Le parole sono importanti



Le parole sono importanti”, ammoniva Nanni Moretti in uno dei suoi indimenticabili film: Palombella rossa. Lo sono, anche quando si parla di fotografia.


Affinché una foto trasmetta un messaggio preciso e susciti una risposta emotiva, il pubblico deve comprendere ciò che sta guardando. Poche immagini possono esistere senza un testo che le accompagni, un titolo o una didascalia.


Denotativo e connotativo sono i due piani di lettura delle fotografie. Nel primo caso, oggetto dell’osservazione, è la foto in se stessa: il soggetto o i soggetti, la luce utilizzata, eventuali tecniche particolari. Il piano connotativo, invece, è quello dei significati. Qui le cose si fanno decisamente più complicate. Roland Barthes sosteneva che le foto sono “un messaggio senza codice, aperto a molte letture”. Questo le rende particolarmente ambigue.

A differenza del linguaggio scritto o parlato non esiste, quasi mai, un codice comune tra mittente e destinatario per le fotografie. Se dico o scrivo “casa” e il mio interlocutore conosce il mio codice, comprende la mia lingua, il messaggio arriverà diretto, senza possibilità di fraintendimenti. In una immagine ciò non è possibile, c’è sempre bisogno di una interpretazione, uno sforzo del fruitore inevitabilmente influenzato dalla sua esperienza, cultura o predisposizione.

Per questo, quando diciamo che una fotografia vale più di mille parole stiamo sopravvalutando la sua capacità di comunicare.

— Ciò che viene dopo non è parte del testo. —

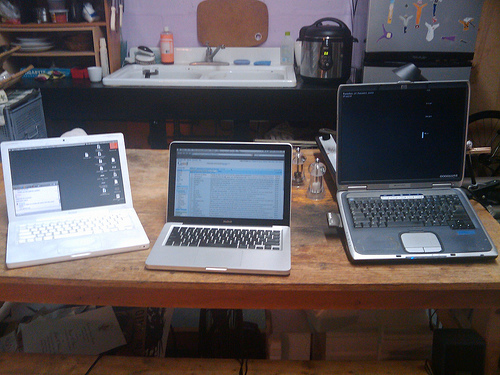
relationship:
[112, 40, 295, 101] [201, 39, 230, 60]
white double sink under faucet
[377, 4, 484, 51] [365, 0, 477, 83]
magnets on silver refrigerator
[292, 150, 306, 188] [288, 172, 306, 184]
shaker has pepper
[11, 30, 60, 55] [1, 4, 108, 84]
white dishes on shelf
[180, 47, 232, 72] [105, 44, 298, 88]
dish soap sitting on sink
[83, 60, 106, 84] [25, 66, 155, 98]
white cup sitting on counter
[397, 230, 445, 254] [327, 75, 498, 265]
touch pad on laptop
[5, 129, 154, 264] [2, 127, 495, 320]
laptop on surface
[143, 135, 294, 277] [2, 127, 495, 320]
laptop on surface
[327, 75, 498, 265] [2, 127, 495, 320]
laptop on surface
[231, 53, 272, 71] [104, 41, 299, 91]
soap on sink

Sono veramente poche le immagini capaci di tanto. Sono quelle in grado di esprimere, partendo da una situazione particolare, un concetto generale. In questo caso parliamo di fotografia iconica.


La maggior parte ha bisogno di essere spiegata con un testo, una didascalia o un concept. Susan Sontag sosteneva che “ogni fotografia aspetta di essere spiegata o falsificata da una didascalia” e portava l’esempio di uno scatto utilizzato durante la guerra in Bosnia dalle opposte fazioni per condannare le atrocità commesse dal nemico. L’utilizzo di didascalie diverse e contrapposte permetteva questo utilizzo indiscriminato.

Se l’ambiguità può essere un obiettivo desiderabile nell’arte fotografica, nel contesto giornalistico la didascalia è cruciale quanto l’immagine stessa.


Walter Benjamin, teorico della cultura, affermava che “le didascalie trasformano la fotografia da oggetto estetico a veicolo di informazioni preziose”.

Le foto possono essere considerate un linguaggio universale, ma la loro interpretazione dipende dal relativismo culturale dello spettatore. Senza didascalie o un testo a supporto, il fotografo perde l’opportunità di guidare lo spettatore nel suo viaggio narrativo.